What is needed: Edit the lines of the material from the line with "state / province: California" to the line with "locality: Malem, along road.", replacing "locality" with "location" and keeping everything else the same. Give only those lines.

[Stored data entries]
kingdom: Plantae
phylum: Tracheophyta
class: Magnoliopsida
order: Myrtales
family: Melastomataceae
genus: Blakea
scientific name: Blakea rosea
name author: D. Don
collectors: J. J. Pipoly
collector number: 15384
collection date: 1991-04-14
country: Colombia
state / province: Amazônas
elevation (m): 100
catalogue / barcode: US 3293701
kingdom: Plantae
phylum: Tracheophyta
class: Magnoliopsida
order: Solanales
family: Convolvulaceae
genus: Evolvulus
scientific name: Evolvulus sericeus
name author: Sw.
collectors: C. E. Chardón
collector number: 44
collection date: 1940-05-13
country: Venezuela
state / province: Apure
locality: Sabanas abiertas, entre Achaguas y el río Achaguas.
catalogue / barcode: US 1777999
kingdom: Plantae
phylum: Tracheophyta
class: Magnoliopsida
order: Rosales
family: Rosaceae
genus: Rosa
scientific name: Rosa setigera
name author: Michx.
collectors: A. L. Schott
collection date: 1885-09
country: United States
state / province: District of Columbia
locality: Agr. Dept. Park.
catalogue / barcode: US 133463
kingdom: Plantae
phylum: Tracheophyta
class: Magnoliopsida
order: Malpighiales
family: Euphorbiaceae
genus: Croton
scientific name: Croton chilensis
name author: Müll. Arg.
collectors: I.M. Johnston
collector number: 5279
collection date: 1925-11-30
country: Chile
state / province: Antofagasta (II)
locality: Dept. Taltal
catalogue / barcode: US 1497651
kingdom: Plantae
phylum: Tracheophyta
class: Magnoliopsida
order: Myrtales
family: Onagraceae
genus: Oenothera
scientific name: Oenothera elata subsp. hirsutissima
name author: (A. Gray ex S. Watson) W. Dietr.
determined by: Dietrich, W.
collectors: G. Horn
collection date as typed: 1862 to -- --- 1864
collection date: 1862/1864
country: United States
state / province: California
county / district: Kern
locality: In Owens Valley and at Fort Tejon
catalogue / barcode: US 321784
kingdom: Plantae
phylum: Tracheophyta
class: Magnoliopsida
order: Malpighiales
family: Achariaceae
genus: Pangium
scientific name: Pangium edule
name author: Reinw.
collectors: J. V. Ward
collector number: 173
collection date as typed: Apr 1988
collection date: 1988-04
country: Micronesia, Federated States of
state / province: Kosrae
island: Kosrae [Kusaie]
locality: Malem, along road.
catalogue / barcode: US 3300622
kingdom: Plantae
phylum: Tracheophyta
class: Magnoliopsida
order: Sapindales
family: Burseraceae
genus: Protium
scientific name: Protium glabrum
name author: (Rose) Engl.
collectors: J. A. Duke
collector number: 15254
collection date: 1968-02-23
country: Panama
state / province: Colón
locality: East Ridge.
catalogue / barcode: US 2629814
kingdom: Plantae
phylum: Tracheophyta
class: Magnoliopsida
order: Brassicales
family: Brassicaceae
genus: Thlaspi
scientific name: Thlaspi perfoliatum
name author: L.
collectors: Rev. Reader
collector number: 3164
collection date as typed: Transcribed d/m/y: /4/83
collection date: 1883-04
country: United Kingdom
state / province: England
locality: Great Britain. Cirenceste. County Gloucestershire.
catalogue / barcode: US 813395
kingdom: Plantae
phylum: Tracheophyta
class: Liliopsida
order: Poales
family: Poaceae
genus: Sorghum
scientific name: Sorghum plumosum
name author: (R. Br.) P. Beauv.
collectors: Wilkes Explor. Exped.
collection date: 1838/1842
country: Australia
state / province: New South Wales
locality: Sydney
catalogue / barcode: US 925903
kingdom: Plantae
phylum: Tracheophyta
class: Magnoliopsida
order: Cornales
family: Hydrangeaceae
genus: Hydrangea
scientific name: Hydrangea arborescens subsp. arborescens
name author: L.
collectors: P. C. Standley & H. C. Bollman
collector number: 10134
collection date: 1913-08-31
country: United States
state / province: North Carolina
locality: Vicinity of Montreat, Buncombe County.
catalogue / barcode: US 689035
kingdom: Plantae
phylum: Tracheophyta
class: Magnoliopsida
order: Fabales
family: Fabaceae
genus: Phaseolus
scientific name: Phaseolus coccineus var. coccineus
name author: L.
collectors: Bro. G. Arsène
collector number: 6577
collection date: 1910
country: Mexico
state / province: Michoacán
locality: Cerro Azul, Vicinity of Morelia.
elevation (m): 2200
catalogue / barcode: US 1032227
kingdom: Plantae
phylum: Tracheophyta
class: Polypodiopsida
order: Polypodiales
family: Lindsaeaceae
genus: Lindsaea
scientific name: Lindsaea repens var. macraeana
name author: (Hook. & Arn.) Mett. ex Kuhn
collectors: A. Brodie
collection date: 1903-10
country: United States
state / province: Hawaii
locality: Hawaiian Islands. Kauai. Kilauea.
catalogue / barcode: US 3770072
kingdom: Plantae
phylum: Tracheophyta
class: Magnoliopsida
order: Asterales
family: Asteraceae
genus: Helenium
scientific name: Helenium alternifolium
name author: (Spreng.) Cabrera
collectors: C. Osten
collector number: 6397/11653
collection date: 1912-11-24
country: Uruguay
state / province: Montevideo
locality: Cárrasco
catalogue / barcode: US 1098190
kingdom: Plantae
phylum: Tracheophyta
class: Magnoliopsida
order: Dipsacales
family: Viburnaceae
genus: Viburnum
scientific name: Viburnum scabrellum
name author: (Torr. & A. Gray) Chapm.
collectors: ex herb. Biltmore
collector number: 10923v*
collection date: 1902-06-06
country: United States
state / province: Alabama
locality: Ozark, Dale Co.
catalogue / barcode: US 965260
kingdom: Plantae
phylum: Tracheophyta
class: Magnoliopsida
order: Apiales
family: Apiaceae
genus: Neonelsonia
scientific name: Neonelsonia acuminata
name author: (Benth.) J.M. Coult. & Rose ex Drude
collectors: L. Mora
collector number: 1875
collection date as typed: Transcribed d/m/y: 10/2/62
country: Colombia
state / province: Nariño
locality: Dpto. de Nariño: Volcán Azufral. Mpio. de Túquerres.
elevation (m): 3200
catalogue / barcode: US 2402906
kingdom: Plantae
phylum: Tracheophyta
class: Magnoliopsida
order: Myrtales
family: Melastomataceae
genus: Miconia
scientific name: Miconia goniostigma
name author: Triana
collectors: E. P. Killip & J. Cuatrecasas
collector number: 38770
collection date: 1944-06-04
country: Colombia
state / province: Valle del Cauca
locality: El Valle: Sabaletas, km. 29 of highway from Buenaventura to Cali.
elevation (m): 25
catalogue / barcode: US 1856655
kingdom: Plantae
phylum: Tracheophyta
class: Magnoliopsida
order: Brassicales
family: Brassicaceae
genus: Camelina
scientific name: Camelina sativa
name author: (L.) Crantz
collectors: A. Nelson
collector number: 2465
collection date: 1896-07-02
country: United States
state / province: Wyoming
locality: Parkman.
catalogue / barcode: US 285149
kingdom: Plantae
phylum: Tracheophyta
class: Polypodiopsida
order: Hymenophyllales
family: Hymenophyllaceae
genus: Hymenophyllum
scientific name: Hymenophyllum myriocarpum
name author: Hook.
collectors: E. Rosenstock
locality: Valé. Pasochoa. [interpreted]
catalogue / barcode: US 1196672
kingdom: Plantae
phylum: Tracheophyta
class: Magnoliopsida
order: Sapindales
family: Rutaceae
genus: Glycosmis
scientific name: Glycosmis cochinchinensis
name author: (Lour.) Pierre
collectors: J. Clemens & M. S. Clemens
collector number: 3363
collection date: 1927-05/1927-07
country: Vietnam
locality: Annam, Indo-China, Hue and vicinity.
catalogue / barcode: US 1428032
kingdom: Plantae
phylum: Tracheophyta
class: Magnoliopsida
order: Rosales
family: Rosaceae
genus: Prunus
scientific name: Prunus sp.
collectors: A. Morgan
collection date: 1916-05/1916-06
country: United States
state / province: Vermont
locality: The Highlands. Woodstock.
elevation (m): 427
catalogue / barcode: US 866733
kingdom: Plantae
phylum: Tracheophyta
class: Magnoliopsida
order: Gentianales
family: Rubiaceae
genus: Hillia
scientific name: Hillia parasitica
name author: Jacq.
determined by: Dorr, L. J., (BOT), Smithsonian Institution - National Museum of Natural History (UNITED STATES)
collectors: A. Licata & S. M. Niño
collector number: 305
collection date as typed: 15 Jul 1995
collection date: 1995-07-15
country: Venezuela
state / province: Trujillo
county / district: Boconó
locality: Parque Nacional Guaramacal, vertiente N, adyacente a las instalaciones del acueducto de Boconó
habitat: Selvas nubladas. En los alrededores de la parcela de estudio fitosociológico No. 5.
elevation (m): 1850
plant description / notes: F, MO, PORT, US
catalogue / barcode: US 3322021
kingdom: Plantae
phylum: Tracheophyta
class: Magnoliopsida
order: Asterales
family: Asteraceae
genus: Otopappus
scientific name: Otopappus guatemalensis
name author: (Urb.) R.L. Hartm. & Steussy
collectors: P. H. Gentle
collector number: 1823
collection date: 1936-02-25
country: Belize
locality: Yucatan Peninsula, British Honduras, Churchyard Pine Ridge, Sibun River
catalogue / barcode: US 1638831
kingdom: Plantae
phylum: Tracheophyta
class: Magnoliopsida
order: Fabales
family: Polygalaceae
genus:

Complete answer:
state / province: California
county / district: Kern
location: In Owens Valley and at Fort Tejon
catalogue / barcode: US 321784
kingdom: Plantae
phylum: Tracheophyta
class: Magnoliopsida
order: Malpighiales
family: Achariaceae
genus: Pangium
scientific name: Pangium edule
name author: Reinw.
collectors: J. V. Ward
collector number: 173
collection date as typed: Apr 1988
collection date: 1988-04
country: Micronesia, Federated States of
state / province: Kosrae
island: Kosrae [Kusaie]
location: Malem, along road.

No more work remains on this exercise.